Has the show seemed flawless to you, as the critics and audiences all think it is?

I do, I think it’s superb but I’m too close to it. I’m subjective to it. I can’t honestly say that.  What I love about this whole journey is that I was able to move mountains for Vince Gilligan. I wanted this series to end exactly how Vince Gilligan wanted it to end and I can stand here now and say I’m really proud of it. I think every fan of “Breaking Bad” will be satisfied, pleased at the appropriate end. It’s unapologetic and very “Breaking Bad.”

Are you going to miss playing Walter White?

Of course, I’m going to miss him terribly.

The ending must have evolved over the years, so if you’d stuck with the original plan, what ending might we have seen?

It was in broad strokes, and just the notion of trying to take a serialized television series and change this character has never been done before, and I was aghast by that. And as I’ve mentioned before, I wanted this role really bad. So coming in, it was easier when I read the pilot episode. When we read good scripts, it instills imagination in you immediately, involuntarily, and so our discussion in the first meeting was how he should look and how we should walk and what his sensibility is and this and that, but we never discussed where it was going to end up. It was just too big a subject.

And as the season went on, I never found out. I never asked. I never wanted to know. The twist and turns of my character were so sharp that it wouldn’t help me to know. So I was just holding on, much like the audience was, almost week to week. I would read a script about five to six days before we shot it, and this was no exception. It was about a week or six days before we started shooting the last episode, and Aaron and I read the last script together.

The logline was that we were going to take Mr. Chips and turn him into Scarface, but do you think Walt was ever really Mr. Chips?

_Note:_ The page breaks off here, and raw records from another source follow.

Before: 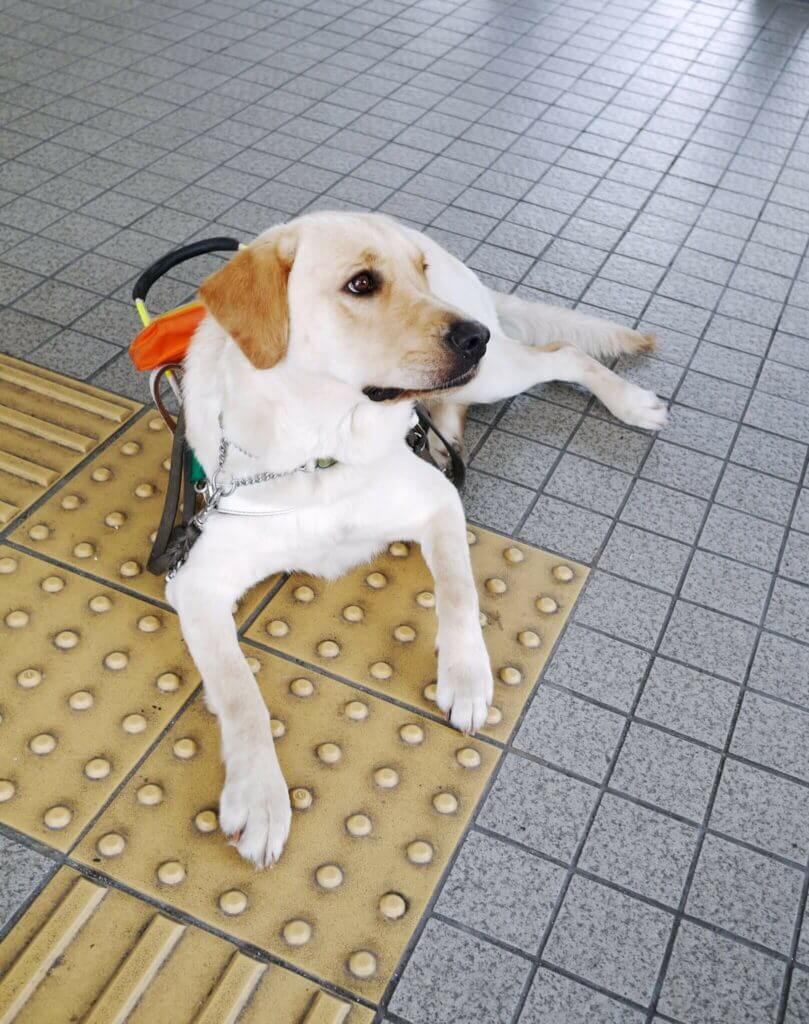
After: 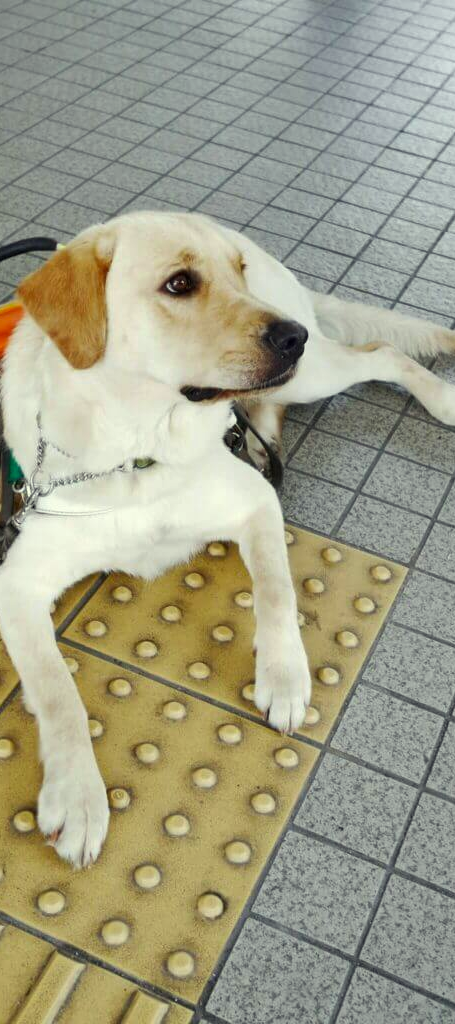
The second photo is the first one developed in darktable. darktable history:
color correction: highlights a* -5.94, highlights b* 11.19
crop and rotate: left 22.516%, right 21.234%
shadows and highlights: low approximation 0.01, soften with gaussian
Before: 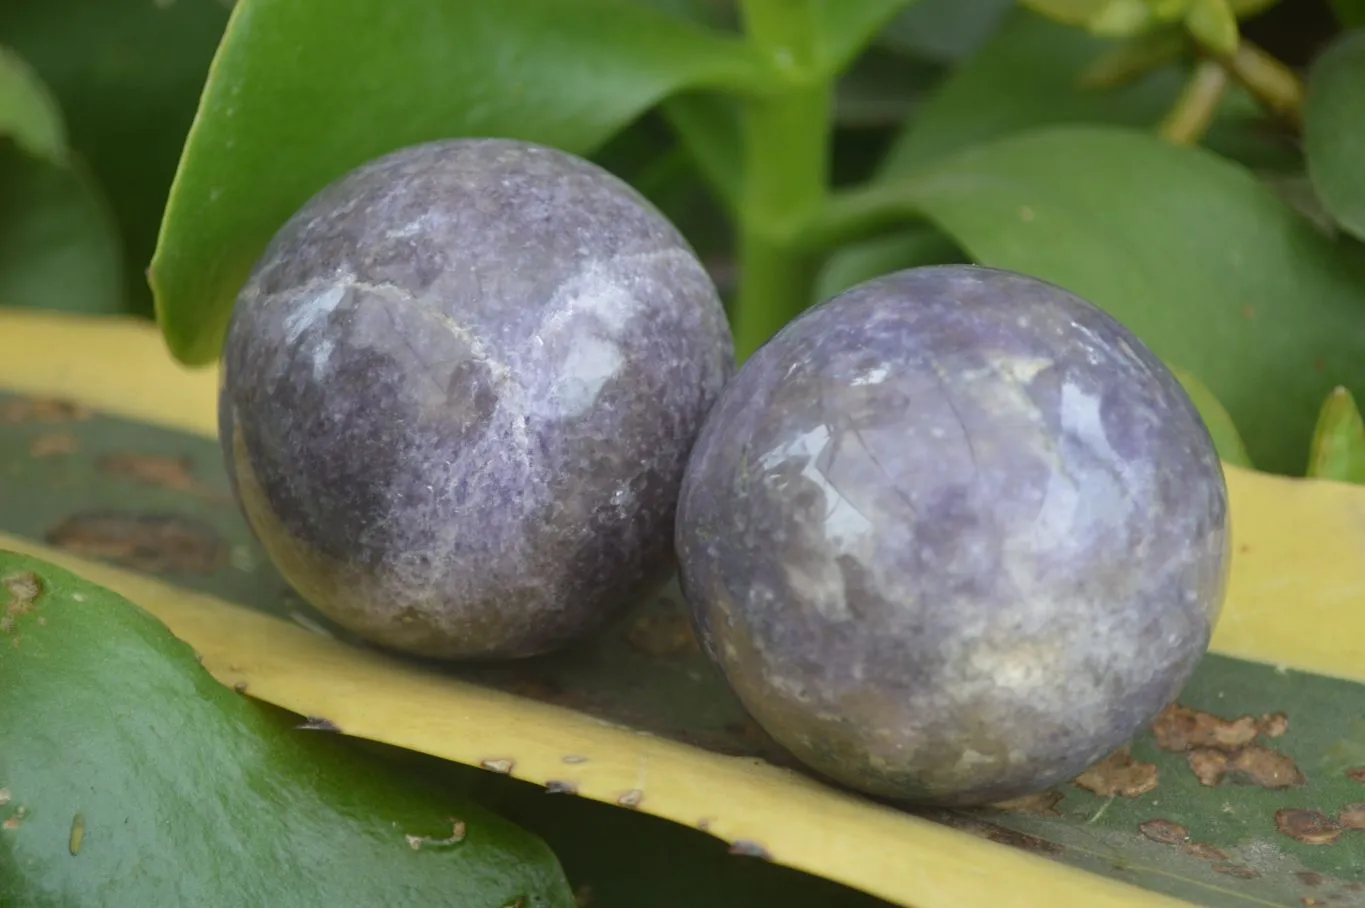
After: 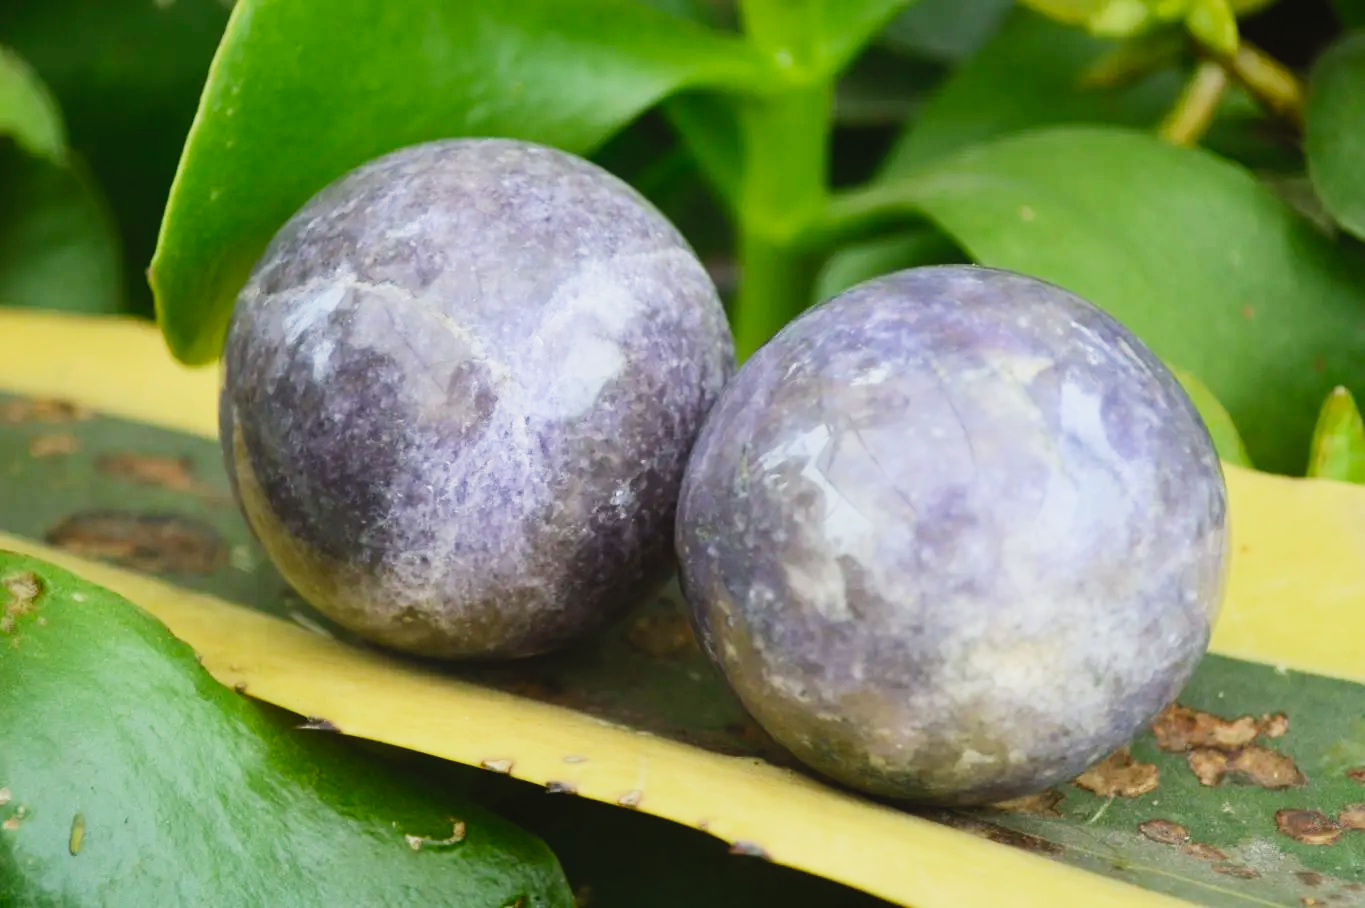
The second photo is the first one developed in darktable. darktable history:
contrast brightness saturation: contrast 0.24, brightness 0.26, saturation 0.39
sigmoid: skew -0.2, preserve hue 0%, red attenuation 0.1, red rotation 0.035, green attenuation 0.1, green rotation -0.017, blue attenuation 0.15, blue rotation -0.052, base primaries Rec2020
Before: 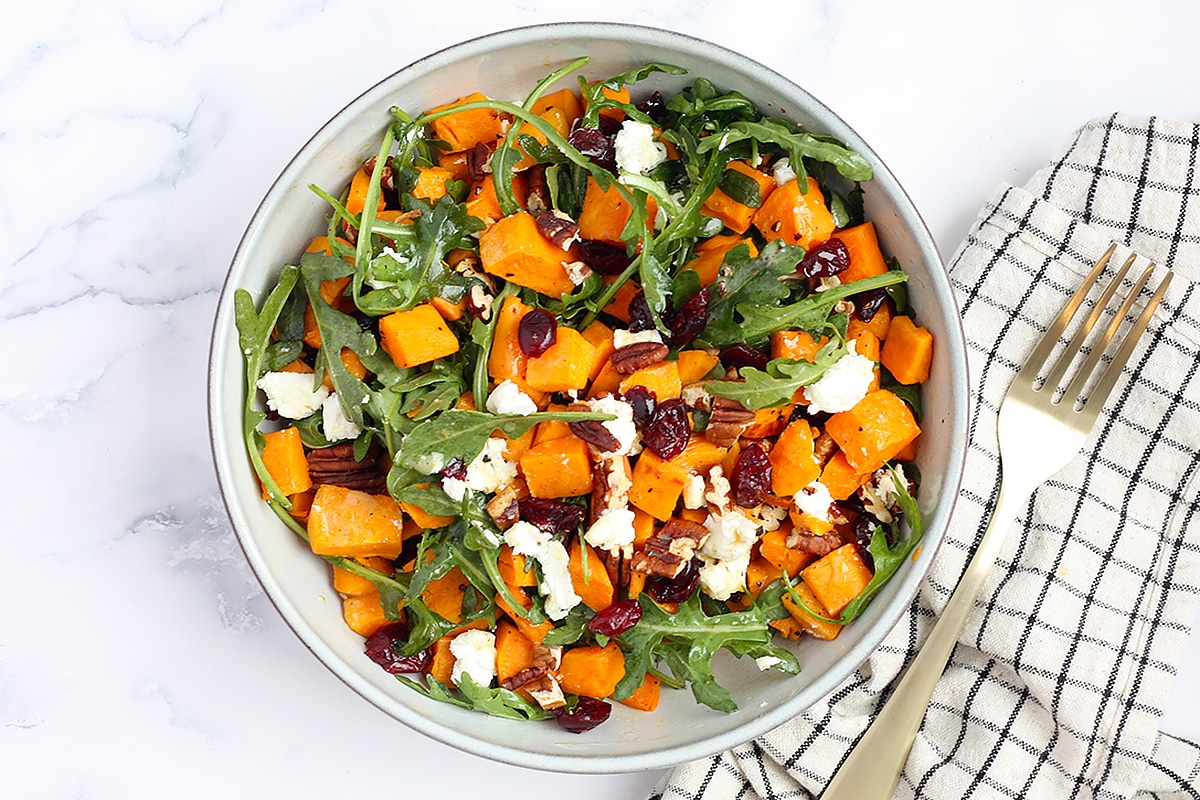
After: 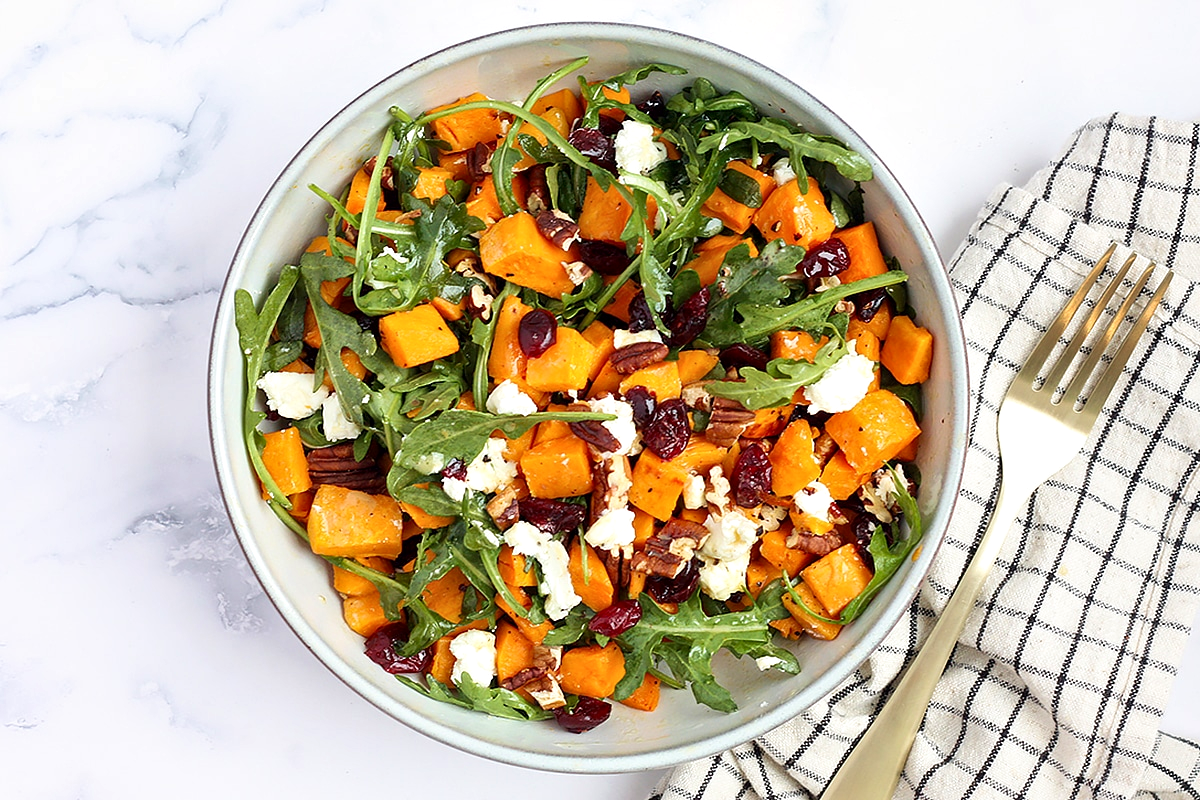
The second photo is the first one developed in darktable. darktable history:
local contrast: mode bilateral grid, contrast 30, coarseness 25, midtone range 0.2
velvia: strength 27%
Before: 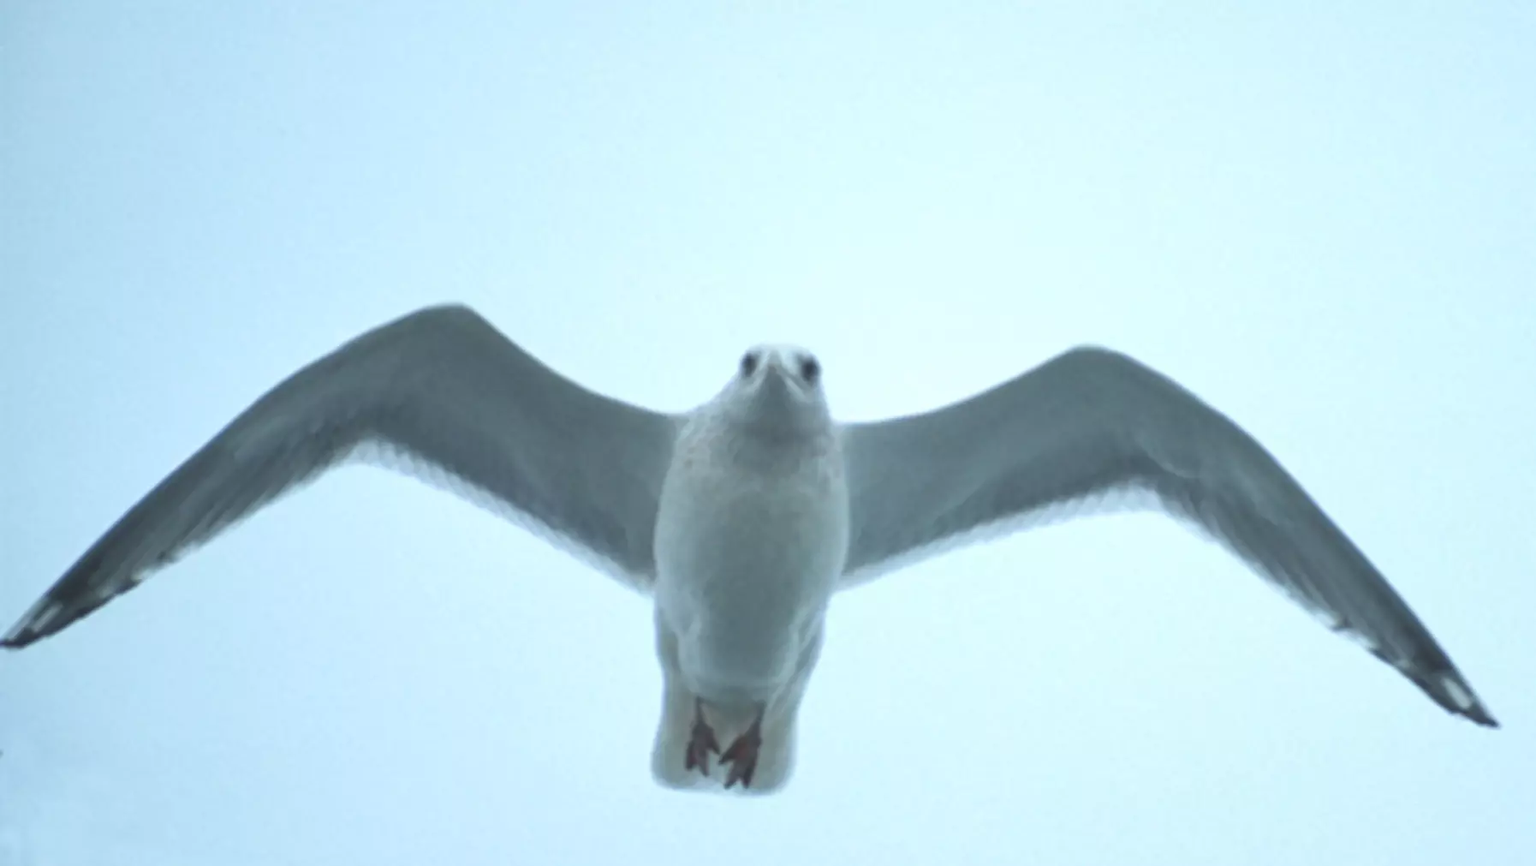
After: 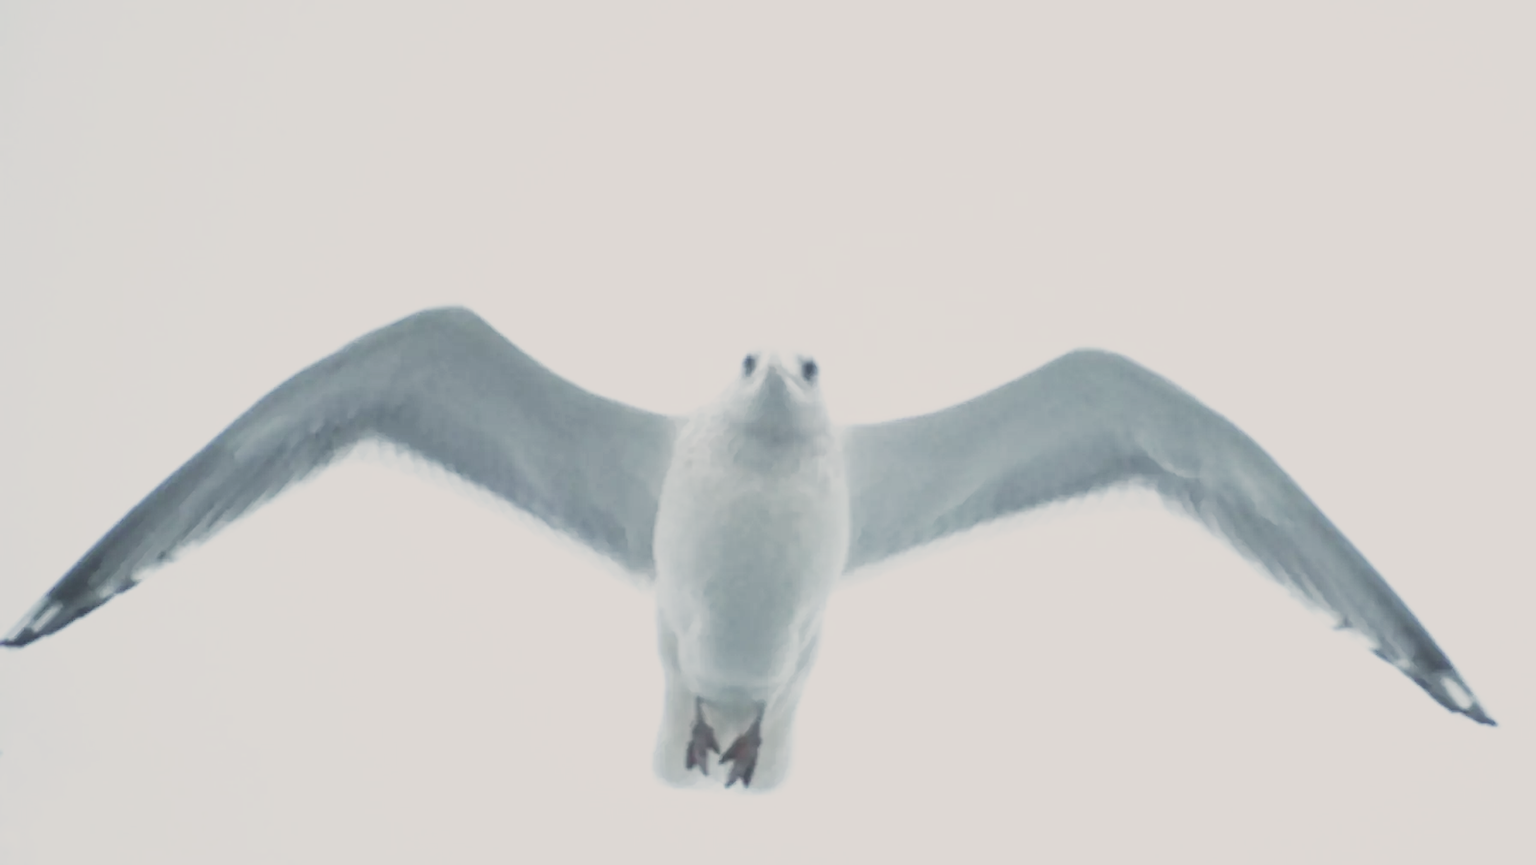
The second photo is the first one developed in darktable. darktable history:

I always embrace the moments that I was able to show his teaching acumen in the show. It was his one true passion besides his family, and it was the only chance in the show that, surrounded by muck and mire, he excelled and he truly had a gift. That being said, I think there comes a time in every teacher’s life where the overwhelming impact of apathy that is facing them every day has to chip away at that passion and that desire, and I think he was just at a point, now 50, where he was kind of beaten down a little bit and taken his toll, and he’s certainly in a depressed state when we first started the show.

So he could have been Mr. Chips maybe 20 years ago, but now he’s not. And so that was the point where it started for me is that he was calloused over. His emotions were calloused over by the depression, and receiving this news of his eminent demise allowed that volcano of emotions to erupt. And when it did, he wasn’t prepared, and he wasn’t accustomed to knowing where to put his emotions and how to compartmentalize it, and it just spewed over everyone, and it got messy. So, I mean, from an emotional standpoint, that’s what I was looking at.

How much good is left in Walt as we go into the final eight?

My experience, just briefly, I think I’ve spoken to this before, but I truly, in looking into this character and what happens to him and the transformation, I really believe that everybody is capable of good or bad. We are all human beings. We are all given this spectrum of emotions, as complex as they are, and depending on your influences and your DNA and your parenting and your education and your social environment, the best of you can come out or the worst of you can come out. I think, if given the right set of circumstances, dire situations, any one of us can become dangerous.